Any provision of this Agreement which is invalid in any jurisdiction must, in relation to that jurisdiction:
(a) be read down to the minimum extent necessary to achieve its validity, if applicable;
(b) be severed from this Agreement in any other case; and
(c) without invalidating or affecting the remaining provisions of this Agreement or the validity of that provision in any other jurisdiction.
(a) The Client cannot assign or otherwise transfer the benefit of this Agreement without the prior written consent of DIFFUZE.
(b) DIFFUZE may at any time by giving notice to the Client:
(i) assign or otherwise transfer DIFFUZE’s rights and obligations under this Agreement to a related body corporate within the meaning of the Corporations Act or a purchaser of all or part of DIFFUZE’s business or assets; and
(ii) provide to that related body corporate or purchaser respectively all information, data or other material which the Client has made available to DIFFUZE under or in connection with the Services or this Agreement including, without limitation, all Personal Information.
This Agreement does not create a relationship of employment, agency, partnership or joint venture between the Parties.
13.8 Governing law and jurisdiction
(a) This Agreement is governed by and must be construed in accordance with the laws in force in Victoria.
(b) The Parties submit to the exclusive jurisdiction of the courts of Victoria and the Commonwealth of Australia in respect of all matters arising out of, or relating to, this Agreement, its performance or subject matter.
13.9 Force Majeure
DIFFUZE will not be liable to the Client for any delays or errors in its performance, or for non-performance, of any of its obligations under this Agreement due to any circumstances beyond its reasonable control including (without limitation) natural events, fire, lightning, earthquake, flood, storm, epidemic, public health emergency, acts or orders of government, industrial dispute, strikes, riots, insurrection, protests, explosion, acts of terrorism, acts of war, virus or other harmful code, denial of service or other cyber-attack, third party supplier failure, service interruption and failure of utilities including communications, satellite, internet or electricity.
13.10 Order of precedence
(a) the Order;
(c) any other terms and conditions, policies, procedures or guidelines appearing on the Website,
and the document higher in the order will take precedence to the extent of any inconsistency.
13.11 Survival of Obligations
This clause 13 together with clauses 1, 2, 6, 7, 8, 9, 10, 11 and 12, and any other provision which is capable of having effect after the termination of this Agreement will survive and remain in full force and effect following the termination of this Agreement.
(a) No Party may take action against the other for any dispute between them without first seeking to resolve the dispute in good faith.
(b) The Party claiming there is a dispute (Disputant) must contact the other Party providing details of the dispute.
(c) The Parties must use their reasonable endeavours to seek to resolve the dispute within 10 Business Days of details of the dispute being provided under clause 13.12(b).
(d) If no resolution is reached within the time under clause 13.12(c), each Party must within 10 Business Days refer the matter to the person with the highest authority within their organisation to resolve the dispute.
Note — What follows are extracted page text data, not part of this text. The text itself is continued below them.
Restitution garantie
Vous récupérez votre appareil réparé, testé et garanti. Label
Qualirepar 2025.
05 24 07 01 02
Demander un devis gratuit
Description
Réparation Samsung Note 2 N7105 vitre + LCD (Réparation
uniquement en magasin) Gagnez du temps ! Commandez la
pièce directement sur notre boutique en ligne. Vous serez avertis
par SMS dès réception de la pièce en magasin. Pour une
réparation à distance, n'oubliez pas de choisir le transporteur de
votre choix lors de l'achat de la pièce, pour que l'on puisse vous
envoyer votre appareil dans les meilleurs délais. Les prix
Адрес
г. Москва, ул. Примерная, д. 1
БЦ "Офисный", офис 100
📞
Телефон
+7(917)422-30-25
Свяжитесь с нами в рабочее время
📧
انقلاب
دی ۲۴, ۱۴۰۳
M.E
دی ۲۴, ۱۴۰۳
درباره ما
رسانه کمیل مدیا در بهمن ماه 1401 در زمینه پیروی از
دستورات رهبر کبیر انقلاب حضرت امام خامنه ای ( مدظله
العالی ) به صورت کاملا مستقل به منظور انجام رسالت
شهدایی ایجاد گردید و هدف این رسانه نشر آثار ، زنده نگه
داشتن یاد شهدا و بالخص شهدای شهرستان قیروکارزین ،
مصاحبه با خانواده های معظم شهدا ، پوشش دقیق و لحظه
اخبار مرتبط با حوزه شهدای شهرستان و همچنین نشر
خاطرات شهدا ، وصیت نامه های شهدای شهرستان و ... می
Those persons must use their reasonable endeavours to resolve the dispute within a further 10 Business Days.
(e) If the dispute remains unresolved following attempted resolution under clause 13.12(d), the Parties may take action as they deem appropriate.
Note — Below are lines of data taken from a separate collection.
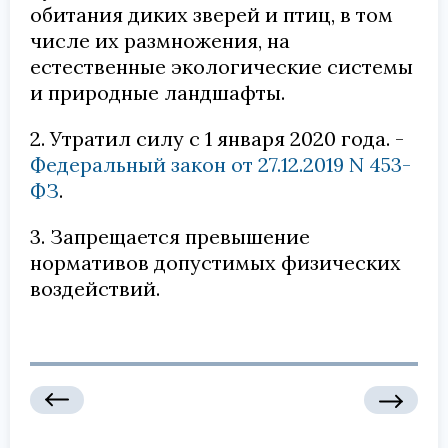
обитания диких зверей и птиц, в том
числе их размножения, на
естественные экологические системы
и природные ландшафты.
2. Утратил силу с 1 января 2020 года. -
Федеральный закон от 27.12.2019 N 453-
ФЗ
.
3. Запрещается превышение
нормативов допустимых физических
воздействий.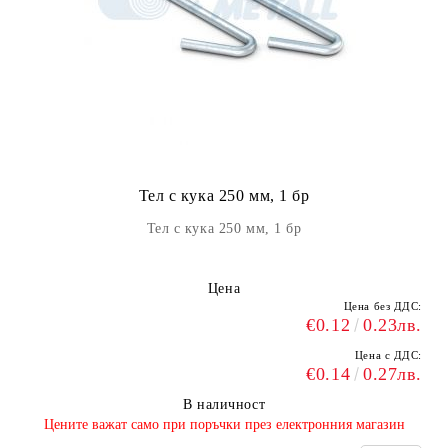
Тел с кука 250 мм, 1 бр
Тел с кука 250 мм, 1 бр
Цена
Цена без ДДС:
€0.12
0.23лв.
Цена с ДДС:
€0.14
0.27лв.
В наличност
​Цените важат само при поръчки през електронния магазин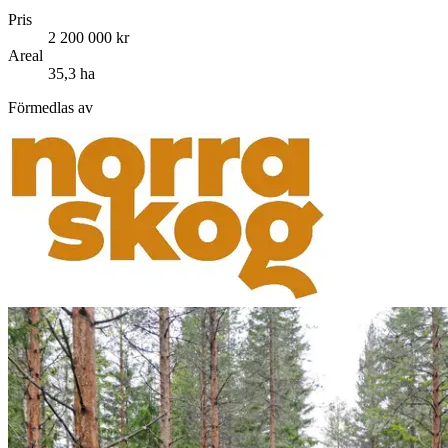
Pris
2 200 000 kr
Areal
35,3 ha
Förmedlas av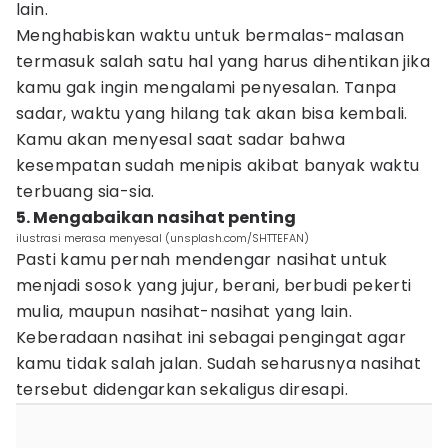
lain.
Menghabiskan waktu untuk bermalas-malasan
termasuk salah satu hal yang harus dihentikan jika
kamu gak ingin mengalami penyesalan. Tanpa
sadar, waktu yang hilang tak akan bisa kembali.
Kamu akan menyesal saat sadar bahwa
kesempatan sudah menipis akibat banyak waktu
terbuang sia-sia.
5. Mengabaikan nasihat penting
ilustrasi merasa menyesal (unsplash.com/SHTTEFAN)
Pasti kamu pernah mendengar nasihat untuk
menjadi sosok yang jujur, berani, berbudi pekerti
mulia, maupun nasihat-nasihat yang lain.
Keberadaan nasihat ini sebagai pengingat agar
kamu tidak salah jalan. Sudah seharusnya nasihat
tersebut didengarkan sekaligus diresapi.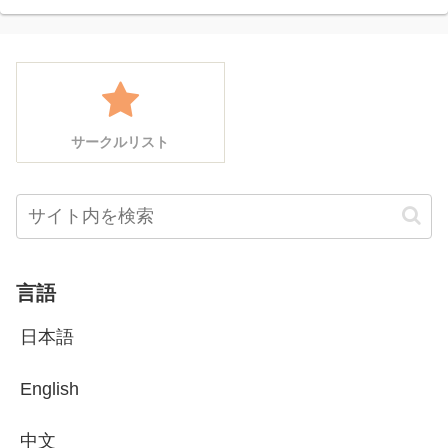
サークルリスト
言語
日本語
English
中文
(f) Each Party must bear its own costs in complying with this clause 13.12.
The terms of this Agreement may be amended from time to time by DIFFUZE, with any such amendment to take effect on 20 Business Days after notice from DIFFUZE notifying the Client of the amendment or providing the new terms of this Agreement unless the Client gives DIFFUZE notice terminating this Agreement prior to such amendment taking effect.